Forced to halt all dining room service and pivot to only contactless pickup and delivery in mid-March, food and drink spots in the city are suffering existential crises, with revenues dropping to a fraction of the usual amounts. Statewide, 80% of industry workers are out of a job, and experts are predicting at least 1 in 4 restaurants will not make it through the pandemic.
Launched in late 2004, Farmicia was one of the city’s early champions of what would become known as the “farm to table” movement.
A partnership between chef Kevin Klause and the duo behind Metropolitan Bakery, Wendy Smith Born and James Barrett, the dining room at 3rd and Market served organic food and concentrated on local purveyors before those were regular refrains.
When Billy Penn reached out, Barrett referred further questions to Klause, but the news of the shutdown reverberated on Facebook.
“It is with a sad heart and with deepest regrets, that we must inform you that FARMiCiA Restaurant will be permanently closing its doors due to the coronavirus pandemic,” reads a Sunday post that’s garnered nearly 200 comments. “Thank you for everything.”
On the other side of the city — and the drinking establishment spectrum — Manayunk party bar Mad River also announced its run had come to an end.
Known for its place in Main Street’s nightlife scene, which in nonpandemic times caters to students from nearby St. Joseph’s University, the tavern was in business for 11 years. A sister bar in Old City shuttered in 2012.
“With a heavy heart, it’s time to announce the ol’ Riv won’t make it thru this mess,” manager Jamie Powell wrote Saturday on Facebook, adding, “I truly hope this doesn’t start a string of these announcements.”
The situation appears tenuous for all restaurants and bars in Philadelphia.

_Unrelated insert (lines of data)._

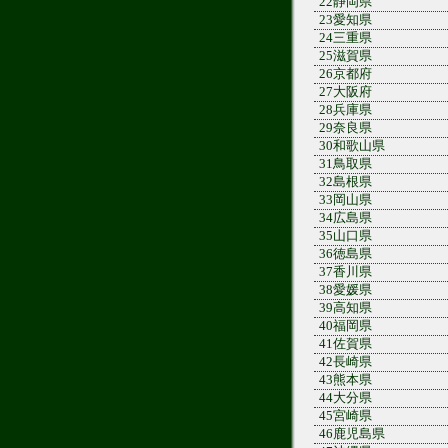
22静岡県
23愛知県
24三重県
25滋賀県
26京都府
27大阪府
28兵庫県
29奈良県
30和歌山県
31鳥取県
32島根県
33岡山県
34広島県
35山口県
36徳島県
37香川県
38愛媛県
39高知県
40福岡県
41佐賀県
42長崎県
43熊本県
44大分県
45宮崎県
46鹿児島県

Proprietors with liquor licenses are hoping for a boost from the temporary legalization of to-go cocktails (still pending in Harrisburg).
Restaurateurs and chefs are also urging local officials to consider relaxed regulations to allow more outdoor dining, a trend that’s picking up steam in cities across the nation — including Chicago, New York, D.C. and more. The concept has so far been dismissed by Mayor Jim Kenney’s administration.